-- WRITTEN TASK --
Convert the text lines of all the records below into a JSON list of strings, one string per line, skipping blank lines. Leave the pictures out of the output.

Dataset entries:
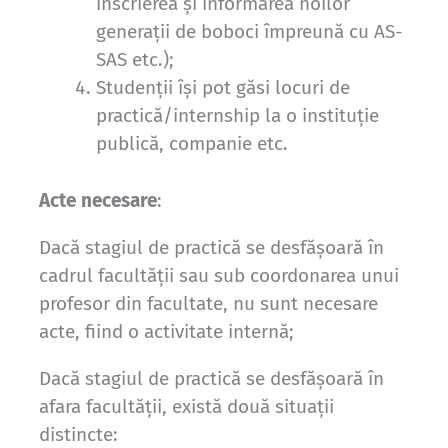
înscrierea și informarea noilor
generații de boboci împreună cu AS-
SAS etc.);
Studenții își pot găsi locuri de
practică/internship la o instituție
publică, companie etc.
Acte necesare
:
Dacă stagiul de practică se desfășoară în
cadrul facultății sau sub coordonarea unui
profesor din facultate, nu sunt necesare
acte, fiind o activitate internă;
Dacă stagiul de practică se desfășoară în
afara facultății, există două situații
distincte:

-- EXERCISE RESULT --
[
  "înscrierea și informarea noilor",
  "generații de boboci împreună cu AS-",
  "SAS etc.);",
  "Studenții își pot găsi locuri de",
  "practică/internship la o instituție",
  "publică, companie etc.",
  "Acte necesare",
  ":",
  "Dacă stagiul de practică se desfășoară în",
  "cadrul facultății sau sub coordonarea unui",
  "profesor din facultate, nu sunt necesare",
  "acte, fiind o activitate internă;",
  "Dacă stagiul de practică se desfășoară în",
  "afara facultății, există două situații",
  "distincte:"
]